Usant du fanatisme religieux, jouant du désir de la terre, ils avaient fini par répandre dans certains villages un véritable esprit d'hostilité contre les beys; aussi, quand ceux-ci voulurent fonder leurs clubs, centre de réunion contre la politique turque, et que le pouvoir résolut de les fermer, le gouvernement s'avisa de profiter de cette agitation; il amassa la population dans plusieurs villages des environs, la conduisit aux lieux où les clubs étaient ouverts et laissa des scènes de désordre se produire; sous prétexte de calmer les esprits, il décida la clôture de tous les clubs.
Cette politique sociale menaçait les beys dans leur influence héréditaire: les Jeunes-Turcs auraient-ils réussi à créer en Albanie une véritable lutte de classe, pour abattre le régime féodal et l'influence antagoniste des beys, c'est une question que les événements n'ont pas laissé poser; mais on devine le ressentiment des beys et, si l'on songe que c'est à Tirana que cette politique s'est surtout affirmée, on peut facilement concevoir l'état d'esprit d'Essad Pacha à l'égard de la Jeune-Turquie, qu'il distinguait soigneusement de la Turquie tout court.
De la méfiance extrême qu'il ressentait alors, il serait sans doute passé à des sentiments plus vifs et plus agissants, quand une occasion inespérée amena la famille des Toptan à concevoir les plus hautes ambitions. En Albanie, Tirana et El-Bassam, cités antiques et voisines, sont au coeur du pays; c'est le lieu géographique où peut, où doit être le centre de réunion des éléments albanais du nord, du sud et de l'est; c'est l'Ile-de-France albanaise; c'est Beauvais, Compiègne ou Paris avec, en façade sur l'Adriatique, Durazzo comme jadis Rouen était le port sur la Manche. C'est là que les tendances diverses ont des points de contact; Toscs du sud, Guègues du nord orthodoxes, musulmans, catholiques, tous sont présents de Durazzo à El-Bassam sur les bords du Scoumbi, quoique les musulmans dominent. La nature a dicté le choix; c'est là que l'Albanie autonome devait établir sa capitale. Vallona et Scutari sont aux extrémités du pays, sans contact, ni connaissance des autres régions lointaines; à Scutari, pas un orthodoxe, à Vallona, pas un catholique ne demeure; ici et là, des gouvernements de partis peuvent s'organiser; mais pour qu'un pouvoir central et national soit capable de durer, c'est dans la région centrale de Durazzo, Tirana, El-Bassam ou même Kroia qu'il doit fixer sa résidence.

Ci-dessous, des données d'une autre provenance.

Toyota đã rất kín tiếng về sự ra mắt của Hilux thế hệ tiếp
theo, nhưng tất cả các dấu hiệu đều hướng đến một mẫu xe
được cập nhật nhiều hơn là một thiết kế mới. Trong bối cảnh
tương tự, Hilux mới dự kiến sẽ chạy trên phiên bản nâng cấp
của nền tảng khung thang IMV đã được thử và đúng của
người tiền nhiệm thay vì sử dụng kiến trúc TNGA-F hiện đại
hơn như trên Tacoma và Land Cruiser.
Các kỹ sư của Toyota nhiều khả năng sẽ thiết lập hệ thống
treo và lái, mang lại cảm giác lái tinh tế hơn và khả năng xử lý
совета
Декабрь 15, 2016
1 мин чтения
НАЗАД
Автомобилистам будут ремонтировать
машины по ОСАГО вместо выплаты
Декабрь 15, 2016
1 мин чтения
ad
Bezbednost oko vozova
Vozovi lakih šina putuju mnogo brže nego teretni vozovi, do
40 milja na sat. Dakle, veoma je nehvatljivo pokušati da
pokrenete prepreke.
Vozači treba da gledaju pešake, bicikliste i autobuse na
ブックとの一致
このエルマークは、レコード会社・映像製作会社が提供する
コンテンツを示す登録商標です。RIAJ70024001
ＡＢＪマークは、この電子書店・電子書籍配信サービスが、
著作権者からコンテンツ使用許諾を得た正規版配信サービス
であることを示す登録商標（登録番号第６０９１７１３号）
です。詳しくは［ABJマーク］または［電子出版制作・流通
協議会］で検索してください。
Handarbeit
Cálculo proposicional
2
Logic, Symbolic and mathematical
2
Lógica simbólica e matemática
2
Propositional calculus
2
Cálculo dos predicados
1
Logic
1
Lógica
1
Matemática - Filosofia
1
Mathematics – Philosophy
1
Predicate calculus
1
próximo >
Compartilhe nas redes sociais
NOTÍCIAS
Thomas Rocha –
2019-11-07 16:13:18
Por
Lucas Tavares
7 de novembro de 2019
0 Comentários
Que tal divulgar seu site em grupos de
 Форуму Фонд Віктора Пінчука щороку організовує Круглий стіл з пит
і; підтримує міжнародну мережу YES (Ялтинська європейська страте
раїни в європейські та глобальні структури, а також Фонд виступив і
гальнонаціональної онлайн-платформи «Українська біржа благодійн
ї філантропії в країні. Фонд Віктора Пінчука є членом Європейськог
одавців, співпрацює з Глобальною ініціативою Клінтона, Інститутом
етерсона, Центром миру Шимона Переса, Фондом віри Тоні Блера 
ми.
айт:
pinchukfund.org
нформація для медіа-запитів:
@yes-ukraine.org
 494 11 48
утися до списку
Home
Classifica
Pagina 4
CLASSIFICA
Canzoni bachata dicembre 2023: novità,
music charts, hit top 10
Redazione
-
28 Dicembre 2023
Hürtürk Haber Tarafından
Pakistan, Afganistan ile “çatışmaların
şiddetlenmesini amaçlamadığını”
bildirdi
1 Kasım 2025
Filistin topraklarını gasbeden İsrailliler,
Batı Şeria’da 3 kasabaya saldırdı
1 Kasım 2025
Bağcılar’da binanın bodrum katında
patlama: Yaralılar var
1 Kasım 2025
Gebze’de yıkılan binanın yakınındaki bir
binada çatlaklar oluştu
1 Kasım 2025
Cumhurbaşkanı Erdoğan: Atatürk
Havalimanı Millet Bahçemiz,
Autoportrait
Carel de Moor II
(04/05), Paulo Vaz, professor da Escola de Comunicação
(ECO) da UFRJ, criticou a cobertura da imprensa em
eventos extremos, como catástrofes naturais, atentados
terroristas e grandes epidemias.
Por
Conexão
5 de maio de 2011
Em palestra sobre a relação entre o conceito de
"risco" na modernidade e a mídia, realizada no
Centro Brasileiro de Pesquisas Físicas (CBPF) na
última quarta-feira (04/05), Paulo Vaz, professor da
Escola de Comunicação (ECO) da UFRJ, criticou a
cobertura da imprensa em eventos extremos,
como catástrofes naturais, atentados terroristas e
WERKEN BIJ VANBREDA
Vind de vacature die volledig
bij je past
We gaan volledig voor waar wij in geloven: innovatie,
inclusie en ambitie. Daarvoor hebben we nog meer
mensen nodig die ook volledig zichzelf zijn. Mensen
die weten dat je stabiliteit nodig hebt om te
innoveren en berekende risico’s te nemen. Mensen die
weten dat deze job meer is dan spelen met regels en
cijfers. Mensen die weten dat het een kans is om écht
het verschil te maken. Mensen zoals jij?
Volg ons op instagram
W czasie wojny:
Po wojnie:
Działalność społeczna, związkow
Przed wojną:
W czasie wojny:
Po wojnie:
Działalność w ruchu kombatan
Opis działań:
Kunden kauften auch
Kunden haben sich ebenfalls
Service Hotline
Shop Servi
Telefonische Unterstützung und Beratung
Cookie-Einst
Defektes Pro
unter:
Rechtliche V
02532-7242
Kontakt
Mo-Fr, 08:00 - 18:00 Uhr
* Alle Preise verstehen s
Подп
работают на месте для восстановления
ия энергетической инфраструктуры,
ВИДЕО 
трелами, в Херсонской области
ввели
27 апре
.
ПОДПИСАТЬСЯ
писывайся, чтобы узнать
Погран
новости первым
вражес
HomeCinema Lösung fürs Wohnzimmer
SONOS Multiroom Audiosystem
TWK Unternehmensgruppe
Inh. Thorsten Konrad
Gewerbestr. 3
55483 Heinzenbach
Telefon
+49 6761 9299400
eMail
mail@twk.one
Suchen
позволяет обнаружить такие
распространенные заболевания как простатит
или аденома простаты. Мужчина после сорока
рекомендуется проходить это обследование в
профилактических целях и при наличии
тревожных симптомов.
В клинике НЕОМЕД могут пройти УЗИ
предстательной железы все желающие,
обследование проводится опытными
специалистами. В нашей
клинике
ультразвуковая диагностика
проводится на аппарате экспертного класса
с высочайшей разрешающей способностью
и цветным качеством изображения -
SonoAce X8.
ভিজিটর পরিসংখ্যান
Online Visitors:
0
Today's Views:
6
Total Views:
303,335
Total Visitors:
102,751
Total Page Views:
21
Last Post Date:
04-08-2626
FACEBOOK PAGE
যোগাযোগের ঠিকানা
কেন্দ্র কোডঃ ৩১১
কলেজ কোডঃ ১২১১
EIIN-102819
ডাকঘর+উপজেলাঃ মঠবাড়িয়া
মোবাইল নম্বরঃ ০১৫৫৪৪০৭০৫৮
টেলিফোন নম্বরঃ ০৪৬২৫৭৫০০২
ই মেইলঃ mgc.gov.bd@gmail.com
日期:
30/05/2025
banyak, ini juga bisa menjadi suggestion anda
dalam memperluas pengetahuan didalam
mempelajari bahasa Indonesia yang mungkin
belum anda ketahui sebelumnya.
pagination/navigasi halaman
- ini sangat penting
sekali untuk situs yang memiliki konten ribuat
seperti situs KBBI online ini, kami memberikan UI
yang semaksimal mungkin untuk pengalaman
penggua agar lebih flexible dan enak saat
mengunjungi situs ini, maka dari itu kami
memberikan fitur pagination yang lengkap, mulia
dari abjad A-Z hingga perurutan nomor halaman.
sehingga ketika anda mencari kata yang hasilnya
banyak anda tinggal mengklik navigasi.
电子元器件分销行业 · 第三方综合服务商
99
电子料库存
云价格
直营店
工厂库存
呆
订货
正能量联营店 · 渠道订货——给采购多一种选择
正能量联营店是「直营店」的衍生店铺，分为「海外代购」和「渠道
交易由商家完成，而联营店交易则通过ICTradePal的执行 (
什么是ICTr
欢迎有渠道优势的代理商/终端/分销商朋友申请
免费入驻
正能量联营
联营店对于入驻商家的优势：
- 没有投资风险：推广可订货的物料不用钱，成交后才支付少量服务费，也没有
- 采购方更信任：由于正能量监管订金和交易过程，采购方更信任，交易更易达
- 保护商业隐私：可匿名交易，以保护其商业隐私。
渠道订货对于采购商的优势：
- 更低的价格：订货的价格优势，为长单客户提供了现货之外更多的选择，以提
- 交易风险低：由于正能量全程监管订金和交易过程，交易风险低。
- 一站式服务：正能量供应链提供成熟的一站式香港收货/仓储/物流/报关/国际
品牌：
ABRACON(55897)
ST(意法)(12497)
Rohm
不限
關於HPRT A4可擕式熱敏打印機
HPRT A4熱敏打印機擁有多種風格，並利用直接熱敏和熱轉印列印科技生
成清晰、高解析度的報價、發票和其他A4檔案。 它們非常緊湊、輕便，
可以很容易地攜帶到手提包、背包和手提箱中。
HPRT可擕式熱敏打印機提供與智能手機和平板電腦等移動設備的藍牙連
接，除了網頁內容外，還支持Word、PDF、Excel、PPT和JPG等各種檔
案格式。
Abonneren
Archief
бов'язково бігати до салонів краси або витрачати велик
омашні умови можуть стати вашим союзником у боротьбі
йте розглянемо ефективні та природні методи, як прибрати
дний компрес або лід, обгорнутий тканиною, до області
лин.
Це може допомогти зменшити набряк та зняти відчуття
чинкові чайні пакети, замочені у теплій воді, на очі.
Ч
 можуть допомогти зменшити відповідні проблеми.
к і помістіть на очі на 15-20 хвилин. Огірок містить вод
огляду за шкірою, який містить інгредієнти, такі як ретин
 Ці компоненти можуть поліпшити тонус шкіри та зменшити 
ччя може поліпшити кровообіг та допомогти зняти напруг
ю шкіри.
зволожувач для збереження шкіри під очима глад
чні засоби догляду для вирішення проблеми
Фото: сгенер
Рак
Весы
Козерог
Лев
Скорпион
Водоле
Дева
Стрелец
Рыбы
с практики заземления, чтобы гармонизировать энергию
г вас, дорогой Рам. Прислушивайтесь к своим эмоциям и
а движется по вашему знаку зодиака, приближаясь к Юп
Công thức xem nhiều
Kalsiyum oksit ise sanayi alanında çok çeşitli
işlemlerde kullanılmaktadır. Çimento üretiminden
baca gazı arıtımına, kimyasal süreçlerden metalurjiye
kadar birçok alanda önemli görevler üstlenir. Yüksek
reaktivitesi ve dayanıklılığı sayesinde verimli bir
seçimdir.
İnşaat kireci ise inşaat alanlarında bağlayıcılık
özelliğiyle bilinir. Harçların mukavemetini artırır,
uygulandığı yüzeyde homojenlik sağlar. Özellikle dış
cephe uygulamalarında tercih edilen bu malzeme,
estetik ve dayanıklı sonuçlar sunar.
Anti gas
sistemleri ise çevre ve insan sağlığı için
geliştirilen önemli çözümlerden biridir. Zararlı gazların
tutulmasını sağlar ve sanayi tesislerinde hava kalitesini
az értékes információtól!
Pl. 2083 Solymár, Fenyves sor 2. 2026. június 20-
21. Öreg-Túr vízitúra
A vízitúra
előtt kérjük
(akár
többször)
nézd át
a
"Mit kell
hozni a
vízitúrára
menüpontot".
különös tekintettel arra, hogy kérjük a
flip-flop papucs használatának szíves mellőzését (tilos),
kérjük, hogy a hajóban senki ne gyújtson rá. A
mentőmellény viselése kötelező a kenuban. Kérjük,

Les Toptan pouvaient d'autant moins oublier ces faits, qu'Ismaïl Kemal n'a jamais été de leurs amis; au congrès d'El-Bassam, les beys d'El-Bassam, de Bérat, de Koritza, de Vallona étaient fort chauds partisans d'Ismaïl; les Toptan se réservaient; ils trouvaient déjà excessive l'influence qu'exerçait cet homme politique dans l'Albanie d'avant la guerre; ils la combattaient et rappelaient qu'Ismaïl avait été traître à la Turquie sous l'ancien régime, en complotant pour l'indépendance de l'Albanie, et ajoutaient que, quoique pauvre, il avait toujours eu des fonds à sa disposition, dont ses relations avec l'étranger pouvaient expliquer l'origine. Les Toptan, au contraire, se piquaient d'être des Albanais à la fois loyaux à l'égard de la Porte et très soucieux des libertés albanaises. Je me rappelle encore le mot qui termina mon entretien avec Essad Pacha et qui dans sa concision était tout un programme: «Albanais, mais Osmanlis».